Así pues, la idea de que en una democracia el poder político puede ser controlado y, por tanto, que se puede intervenir en la economía para remediar los males del capitalismo asigna a la democracia una misión de imposible cumplimiento.
Ahora tenemos a la vista los resultados de este compromiso intelectual de ceder en la batalla ideológica por el libre mercado para salvar a la democracia. La primera víctima de la implementación de este compromiso como fundamento de nuestro sistema fue la propia democracia, y en eso estarán de acuerdo incluso los que defienden una mayor intervención del Estado en la economía. Los gobernados hemos perdido por completo el control sobre lo que hacen los gobernantes. Y no me estoy refiriendo a la administración concursal de España en Bruselas; la quiebra técnica de España simplemente nos ha hecho darnos cuenta a todos de que los presupuestos públicos tienen un impacto en nuestras vidas privadas, pero el control sobre los presupuestos públicos en los Estados intervencionistas no lo tienen ni lo han tenido los ciudadanos en ninguna parte, con excepción quizás, de los presupuestos públicos de ámbito local en algunos países.

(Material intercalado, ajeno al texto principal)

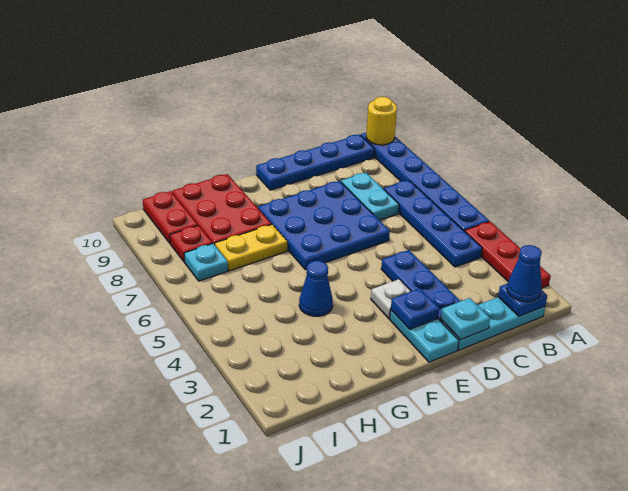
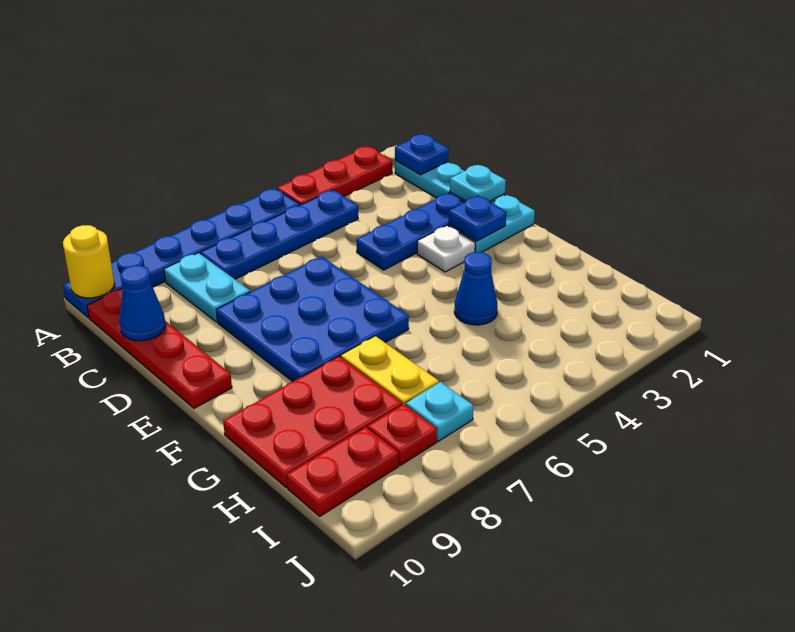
blue 1x1 cone [507,245,542,302] -> blue 1x1 cone moved to [119,265,166,341]
blue 1x4 plate [256,135,375,190] -> red 1x4 plate [87,288,232,408]
cyan 1x2 plate [341,173,399,220] -> cyan 1x2 plate turned to [164,253,250,322]

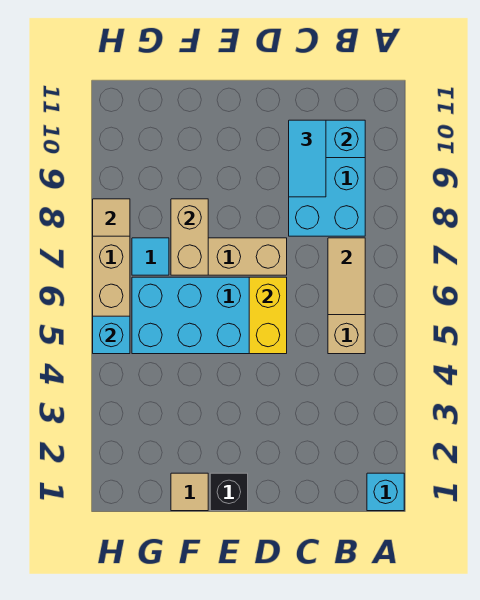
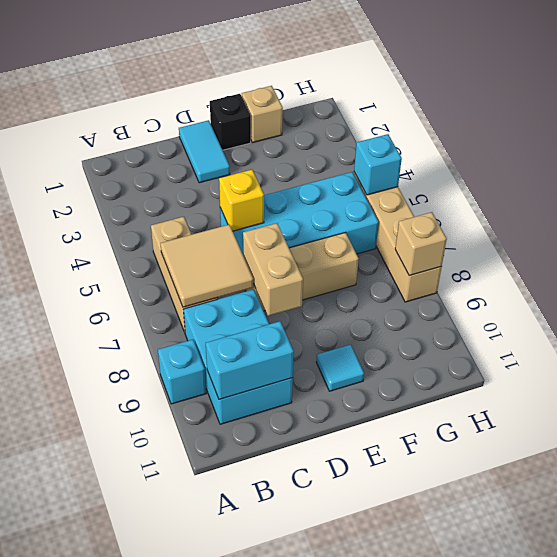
cyan 1x1 brick [367,473,404,511] -> cyan 1x1 brick moved to [158,340,206,404]
tan 1x2 tile [328,238,365,315] -> tan 2x2 tile [160,225,253,307]
cyan 1x2 tile [289,120,326,197] -> cyan 1x2 tile moved to [179,120,230,183]
yellow 1x2 brick [249,277,287,354] -> yellow 1x1 brick [219,170,264,231]
tan 1x1 tile [171,473,208,511] -> tan 1x1 brick [242,86,283,143]
tan 1x2 brick [171,199,208,275] -> tan 1x2 brick moved to [243,223,303,316]
cyan 1x1 tile [132,238,169,275] -> cyan 1x1 tile moved to [316,345,364,391]
tan 1x1 tile [93,199,130,236] -> tan 1x1 brick [395,212,447,276]

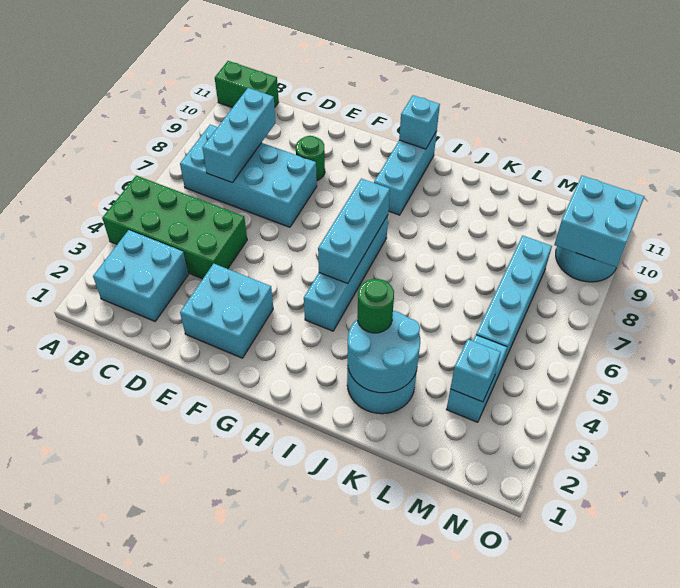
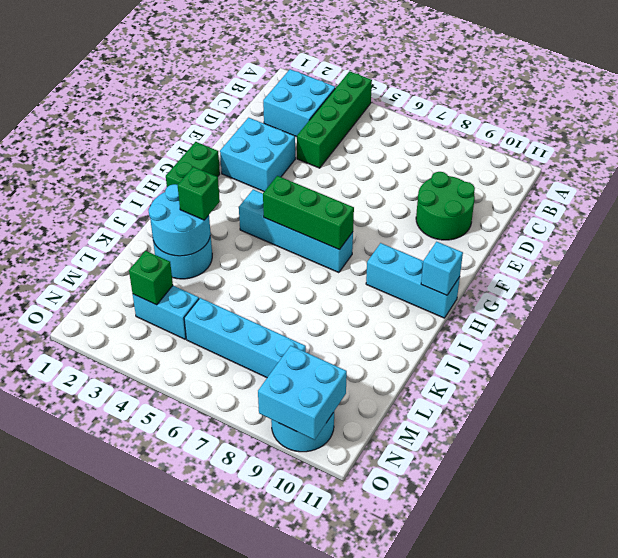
green 2x4 brick [102,176,247,279] -> green 1x4 brick [297,71,372,168]
green 1x2 brick [215,61,279,108] -> green 1x2 brick moved to [166,142,220,187]
cyan 2x4 brick [180,125,317,227] -> none
cyan 1x3 brick [202,88,276,183] -> none
green 1x1 round brick [296,136,325,181] -> green 2x2 round brick [416,172,475,240]
cyan 1x3 brick [318,179,390,283] -> green 1x3 brick [263,176,354,250]
green 1x1 round brick [357,279,394,333] -> green 1x1 brick [178,167,220,220]
cyan 1x1 brick [450,339,501,402] -> green 1x1 brick [129,251,173,305]

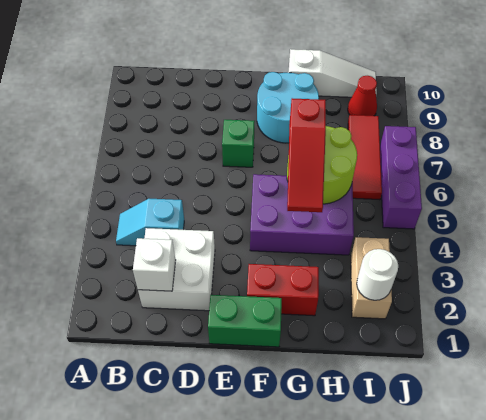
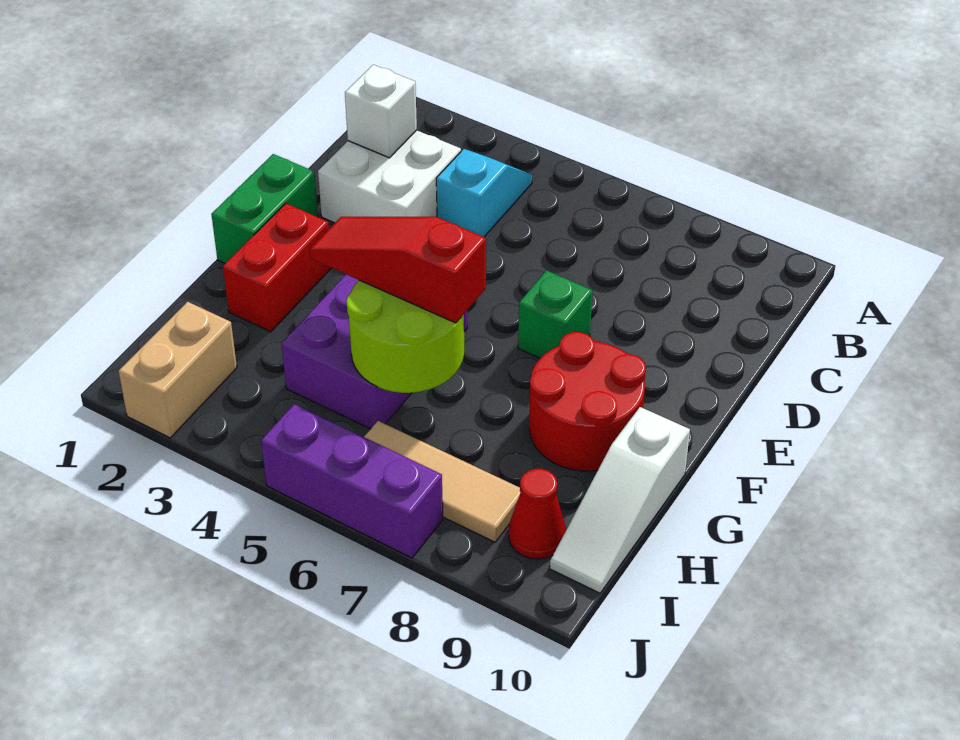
cyan 2x2 round brick [257,72,319,143] -> red 2x2 round brick [529,332,646,471]
tan 1x2 brick [351,237,392,319] -> tan 1x2 brick turned to [119,302,237,438]
white 1x1 round brick [357,249,398,300] -> none
red 1x3 tile [348,115,382,200] -> tan 1x3 tile [364,421,520,542]

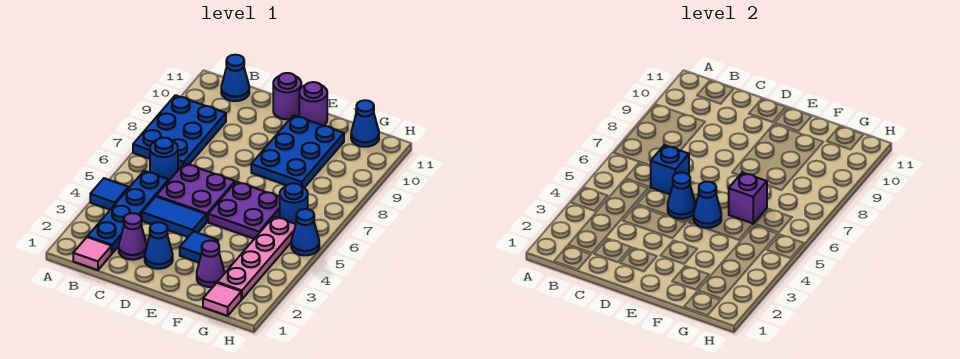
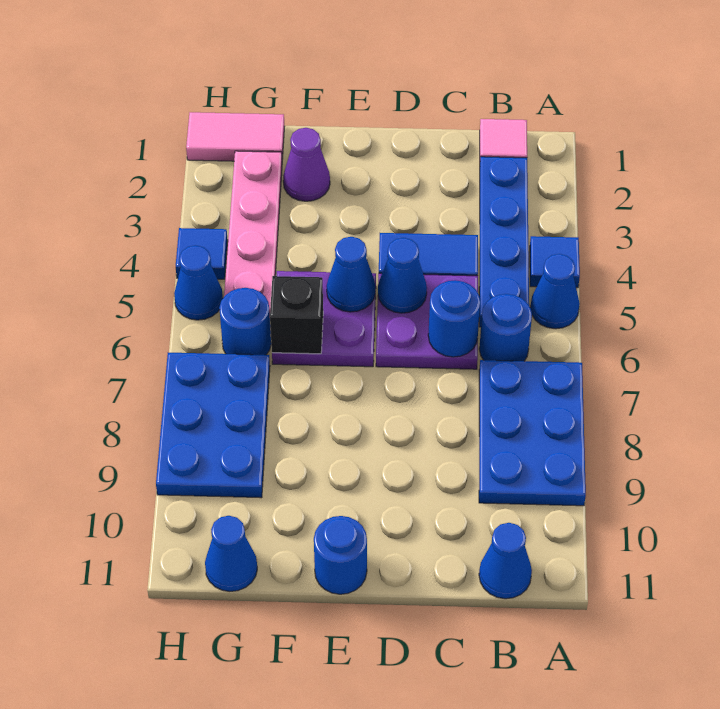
purple 1x1 cone [119,213,147,260] -> none
blue 1x1 brick [650,145,689,194] -> blue 1x1 round brick [428,280,480,357]
blue 1x1 cone [145,222,173,269] -> blue 1x1 cone moved to [530,254,580,329]
purple 1x1 round brick [273,73,301,119] -> none
blue 1x1 tile [180,231,218,262] -> blue 1x1 tile moved to [176,228,228,279]
blue 2x3 plate [251,115,344,188] -> blue 2x3 plate moved to [156,353,270,498]
purple 1x1 round brick [299,82,327,126] -> blue 1x1 round brick [314,516,367,594]
purple 1x1 brick [729,172,767,224] -> black 1x1 brick [270,276,323,354]
pink 1x1 tile [203,283,241,316] -> pink 1x2 tile [186,112,284,161]

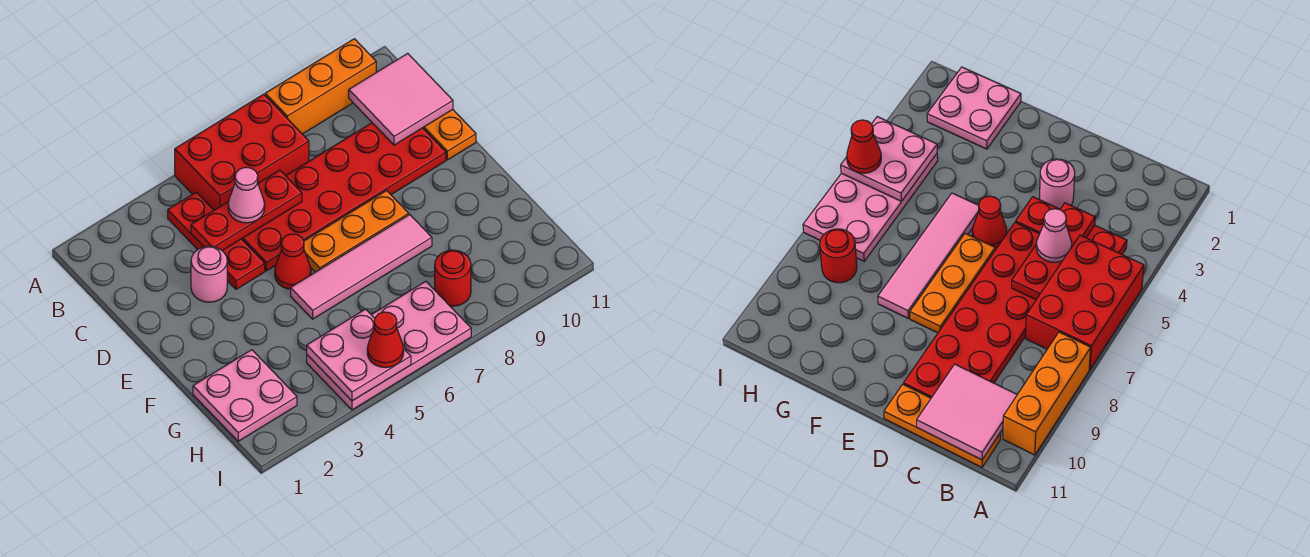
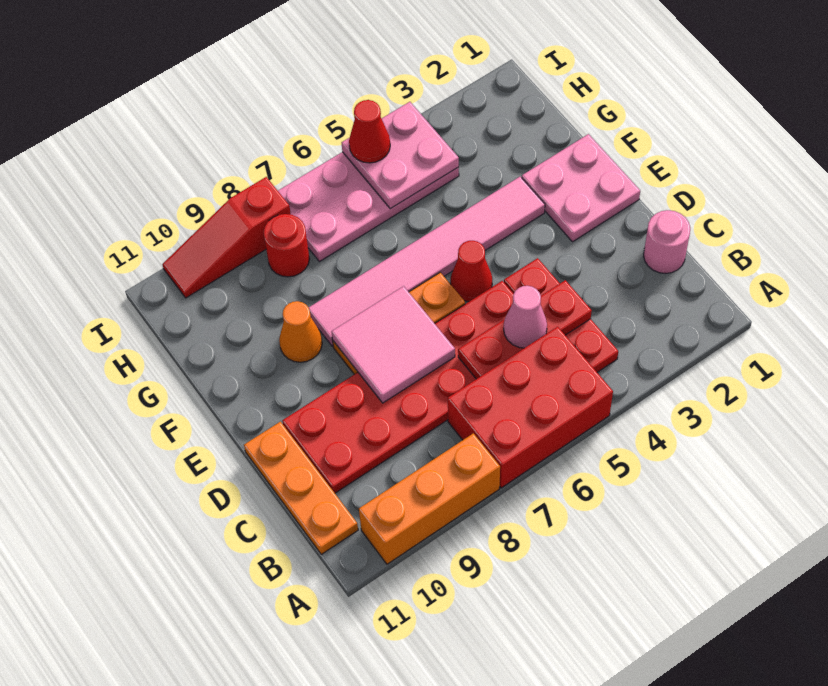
pink 2x2 tile [349,53,453,145] -> pink 2x2 tile moved to [332,286,455,403]
pink 1x1 round brick [191,246,227,302] -> pink 1x1 round brick moved to [644,210,690,274]
pink 1x4 tile [291,215,432,319] -> pink 1x6 tile [309,177,545,346]
none -> orange 1x1 cone [279,301,322,362]
pink 2x2 plate [193,350,297,441] -> pink 2x2 plate moved to [522,134,640,242]
none -> red 1x3 slope [162,177,291,298]

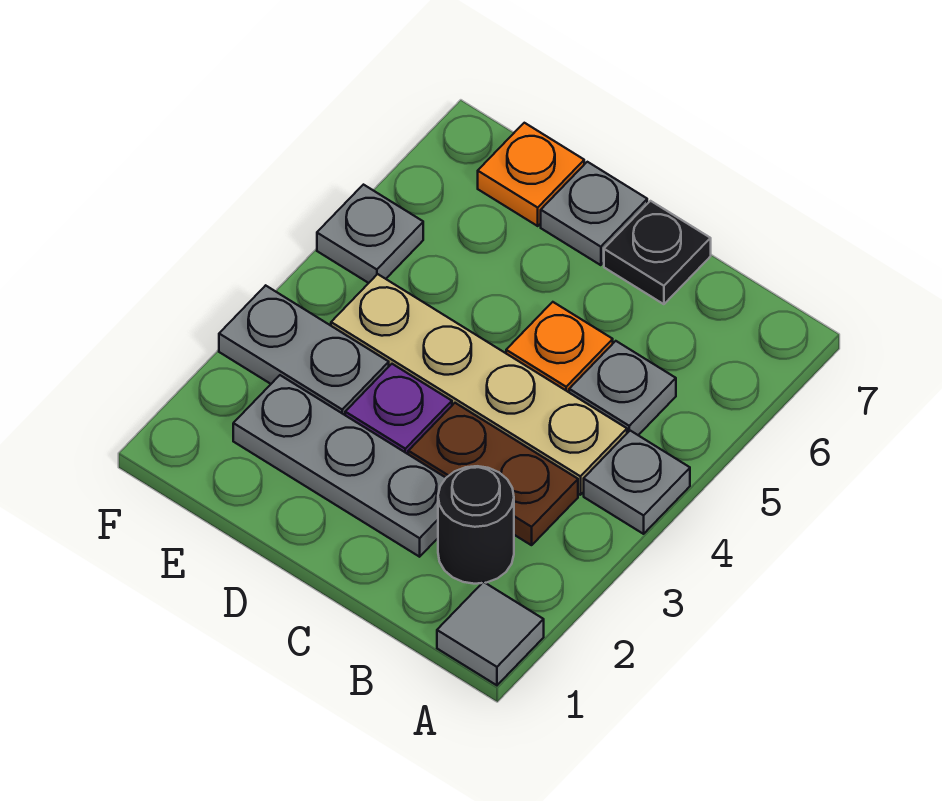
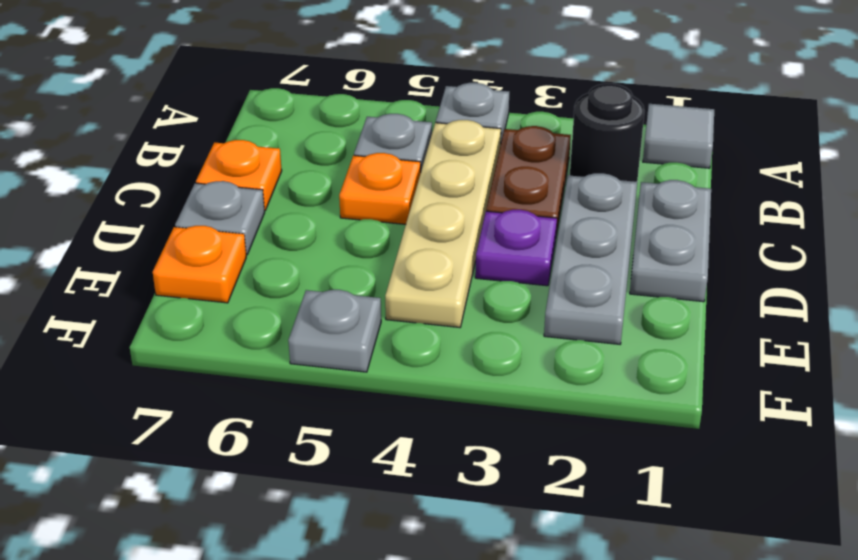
black 1x1 plate [604,201,711,304] -> orange 1x1 plate [196,140,282,210]
grey 1x2 plate [219,285,389,415] -> grey 1x2 plate moved to [630,180,711,302]

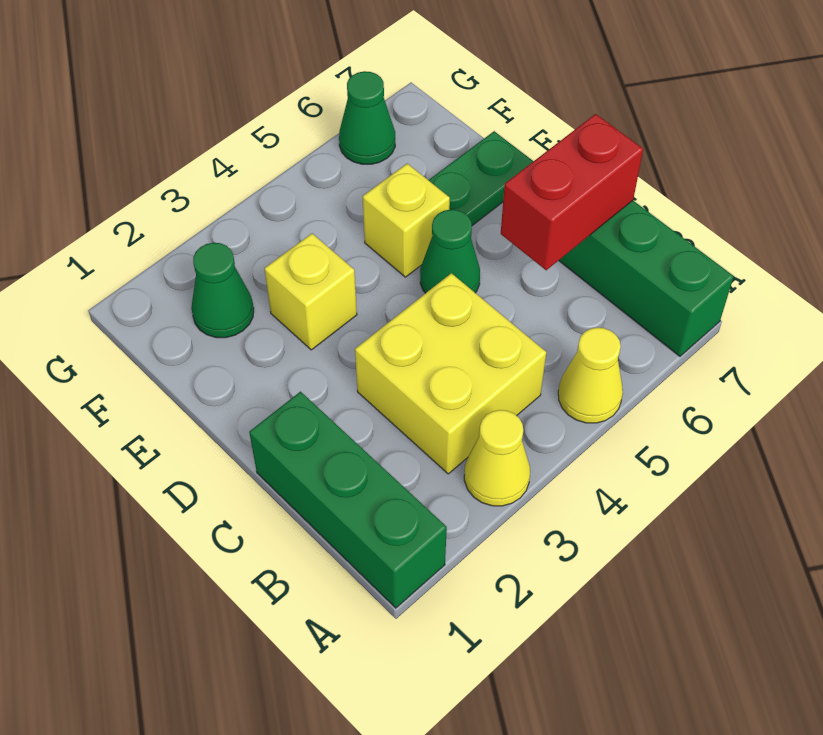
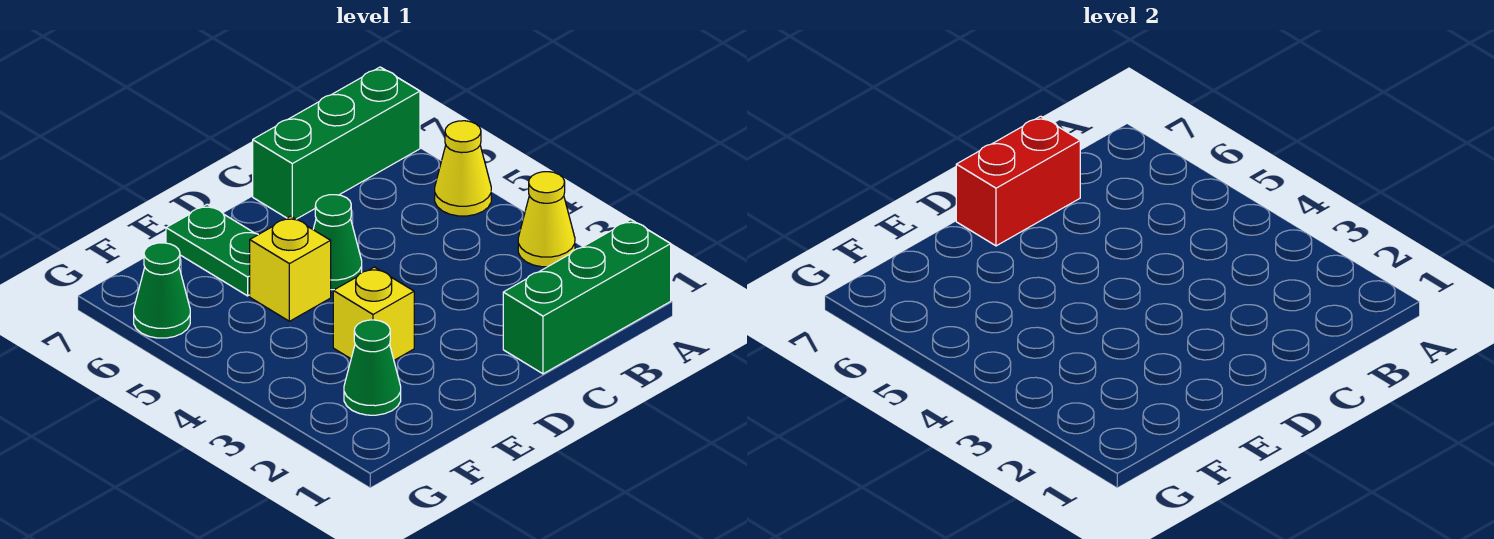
yellow 2x2 brick [355,273,546,474] -> none
red 1x2 brick [501,114,643,270] -> red 1x2 brick turned to [956,116,1080,246]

La segunda víctima indiscutible ha sido nuestro bienestar económico y lo que nuestra intuición nos dice que es la justicia económica. Tenemos que aguantar estoicamente la socialización de las pérdidas privadas (en particular, de las entidades financieras), porque en nuestro sistema es de interés general evitar que entren en concurso; trabajar más de la mitad del año para el Estado para que los burócratas gasten nuestro dinero de la forma que ellos consideren más oportuna para nuestro bienestar; en pleno boom energético, pagar un sobreprecio por la electricidad y la gasolina para salvar el planeta del calentamiento global (y a la industria de las renovables de la competencia libre), y un largo etcétera. Y esto sin entrar en la corrupción política y el puro y simple despilfarro del dinero público, para el que el intervencionismo constituye el mejor caldo de cultivo, superado en este sentido sólo por la planificación económica central.
En fin, tenemos razones de sobra para estar muy cabreados. Pero es muy importante que tengamos en cuenta que en el origen de nuestros males subyacen unas ideas que eran genuinamente bien intencionadas. No hemos llegado aquí por un exceso de codicia o por una falta de compasión y de humanismo. Estamos aquí precisamente porque los intelectuales, los que nos dicen a los demás que es el progreso, que es verdad y que es mentira, y que es bueno y que es malo, se dejaron llevar por el aparente humanismo de Marx. En pocas obras se puede ver esto con más claridad que en La sociedad abierta y sus enemigos de Popper.
Quizás la lección de todo esto sea que la compasión, el humanismo y el cabreo deben inspirarnos a actuar, pero no deberíamos hacerlos mucho caso cuándo nos sugieren el cómo.